Question

1. determine the length of each indicated side to the nearest tenth of a centimetre.

a)
b)
c)
d)

Explanation:

Step1: Use cosine function for a)

In right - triangle $MPN$, $\cos\theta=\frac{adjacent}{hypotenuse}$. Given $\theta = 57^{\circ}$ and adjacent side $MP = 13.8$ cm, and we want to find hypotenuse $m$. So, $\cos(57^{\circ})=\frac{13.8}{m}$, then $m=\frac{13.8}{\cos(57^{\circ})}$.
$m=\frac{13.8}{0.5446}\approx25.3$ cm.

Step2: Use sine function for b)

In right - triangle $HKJ$, $\sin\theta=\frac{opposite}{hypotenuse}$. Given $\theta = 51^{\circ}$ and hypotenuse $j$ and opposite side $HJ = 6.2$ cm.
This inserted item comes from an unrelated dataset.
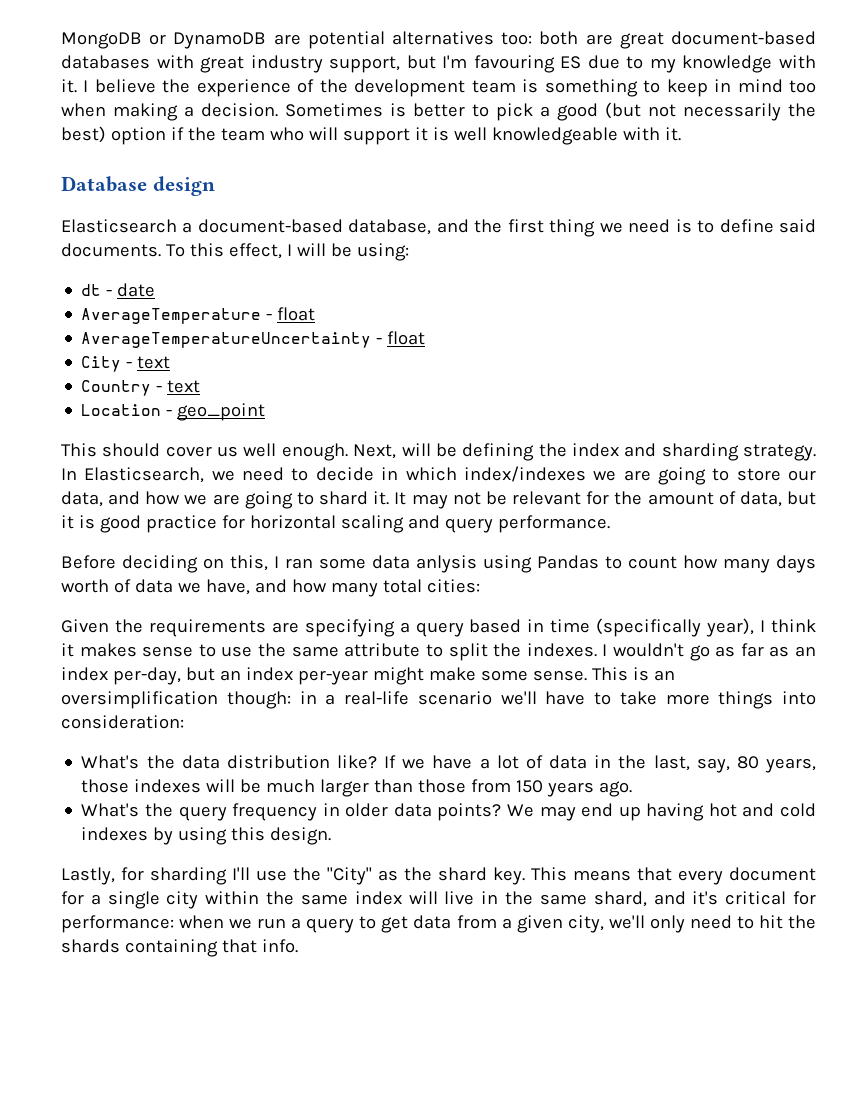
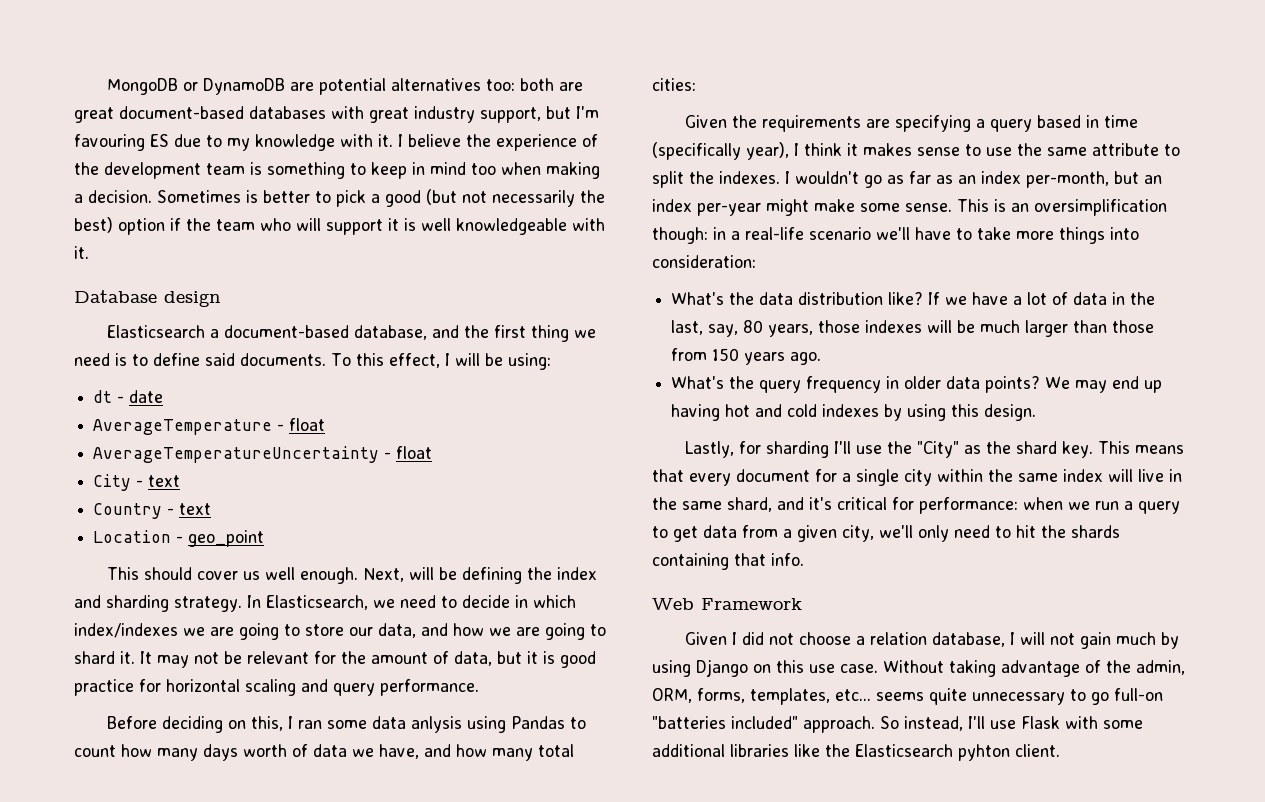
[112,667,181,685] per-day, -> [1026,171,1109,188] per-month,
(298, 946) none -> [652,598,802,610] [684,632,1179,649] [652,659,1185,677] [652,688,1163,705] [652,716,1143,733] [652,744,1060,761] // Web Framework // Given I did not choose a relation database, I will not gain much by using Django on this use case. Without taking advantage of the admin, ORM, forms, templates, etc... seems quite unnecessary to go full-on "batteries included" approach. So instead, I'll use Flask with some additional libraries like the Elasticsearch pyhton client.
So, $\sin(51^{\circ})=\frac{6.2}{j}$, then $j=\frac{6.2}{\sin(51^{\circ})}$.
$j=\frac{6.2}{0.7771}\approx8.0$ cm.

Step3: Use tangent function for c)

In right - triangle $EFG$, $\tan\theta=\frac{opposite}{adjacent}$. Given $\theta = 28^{\circ}$ and adjacent side $EF = 6.8$ cm and we want to find opposite side $f$. So, $\tan(28^{\circ})=\frac{f}{6.8}$, then $f = 6.8\times\tan(28^{\circ})$.
$f=6.8\times0.5317\approx3.6$ cm.

Step4: Use cosine function for d)

In right - triangle $BCD$, $\cos\theta=\frac{adjacent}{hypotenuse}$. Given $\theta = 42^{\circ}$ and hypotenuse $BD = 8.3$ cm and we want to find adjacent side $c$. So, $\cos(42^{\circ})=\frac{c}{8.3}$, then $c = 8.3\times\cos(42^{\circ})$.
$c=8.3\times0.7431\approx6.2$ cm.

Answer:

a) $m\approx25.3$ cm
b) $j\approx8.0$ cm
c) $f\approx3.6$ cm
d) $c\approx6.2$ cm